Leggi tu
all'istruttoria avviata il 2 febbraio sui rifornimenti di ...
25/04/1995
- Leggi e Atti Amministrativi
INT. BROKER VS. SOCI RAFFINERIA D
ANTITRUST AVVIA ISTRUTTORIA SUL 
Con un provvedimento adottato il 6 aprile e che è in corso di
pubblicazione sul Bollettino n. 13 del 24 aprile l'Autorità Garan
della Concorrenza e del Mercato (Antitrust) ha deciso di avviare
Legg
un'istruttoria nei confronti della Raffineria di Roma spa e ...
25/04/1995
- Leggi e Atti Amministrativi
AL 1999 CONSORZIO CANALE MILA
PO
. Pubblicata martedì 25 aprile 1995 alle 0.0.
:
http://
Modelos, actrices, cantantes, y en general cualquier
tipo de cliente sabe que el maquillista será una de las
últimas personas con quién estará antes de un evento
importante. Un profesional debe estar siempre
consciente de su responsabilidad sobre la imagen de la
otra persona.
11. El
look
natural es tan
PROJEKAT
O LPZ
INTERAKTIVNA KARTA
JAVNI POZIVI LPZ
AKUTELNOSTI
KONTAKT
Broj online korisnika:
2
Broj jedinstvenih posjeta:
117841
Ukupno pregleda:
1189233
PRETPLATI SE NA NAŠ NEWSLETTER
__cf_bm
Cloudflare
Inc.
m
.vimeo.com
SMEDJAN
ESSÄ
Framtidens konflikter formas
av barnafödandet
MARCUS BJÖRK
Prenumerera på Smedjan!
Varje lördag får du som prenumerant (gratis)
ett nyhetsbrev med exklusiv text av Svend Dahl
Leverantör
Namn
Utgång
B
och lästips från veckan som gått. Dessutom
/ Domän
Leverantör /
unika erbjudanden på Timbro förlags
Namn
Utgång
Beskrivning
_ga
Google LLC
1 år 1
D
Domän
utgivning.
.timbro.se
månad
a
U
□ □ □ □ □ □ □
- EXERCISE GOAL: Of all the entries above, retype exactly the lines from the line with "un'istruttoria nei confronti" to the line with "Modelos, actrices, cantantes, y", both included, and no others.

- RESPONSE FOR THIS EXERCISE:
un'istruttoria nei confronti della Raffineria di Roma spa e ...
25/04/1995
- Leggi e Atti Amministrativi
AL 1999 CONSORZIO CANALE MILA
PO
. Pubblicata martedì 25 aprile 1995 alle 0.0.
:
http://
Modelos, actrices, cantantes, y en general cualquier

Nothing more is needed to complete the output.